AI-Based Resource Allocation Techniques in Wireless Sensor Internet of Things Networks in Energy Efficiency with Data Optimization

For the past few years, the IoT (Internet of Things)-based restricted WSN (Wireless sensor network) has sparked a lot of attention and progress in order to attain improved resource utilisation as well as service delivery. For data transfer between heterogeneous devices, IoT requires a stronger communication network and an ideally placed energy-efficient WSN. This study uses deep learning architectures to provide a unique resource allocation method for wireless sensor IoT networks with energy efficiency as well as data optimization.
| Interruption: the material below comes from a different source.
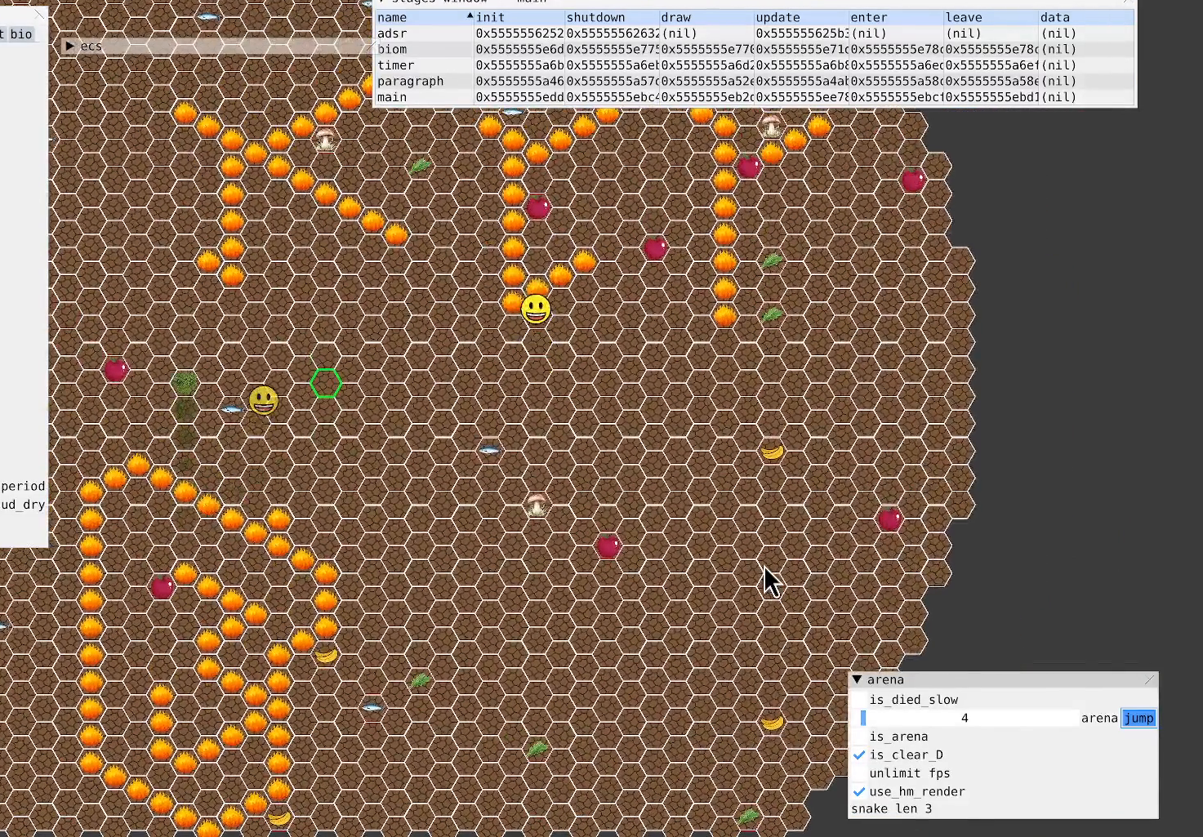
{"buttons": [], "left_stick": "down-right", "right_stick": "center", "events": [[267, "left_stick", "down-right"]]}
EE (Energy efficiency) and SE (spectral efficiency) are two competing optimization goals in this case. The network’s energy efficiency has been improved because of a deep neural network based on whale optimization. The heuristic-based multi-objective firefly algorithm was used to optimise the data. This proposed method is applied to optimal power allocation and relay selection. The study is for a cooperative multi-hop network topology. The best resource allocation is achieved by reducing overall transmit power, and the best relay selection is accomplished by meeting Quality of Service (QoS) standards. As a result, an energy-efficient protocol has been created. The simulation results demonstrate the suggested model’s competitive performance when compared to traditional models in terms of throughput of 96%, energy efficiency of 95%, QoS of 75%, spectrum efficiency of 85%, and network lifetime of 91 percent.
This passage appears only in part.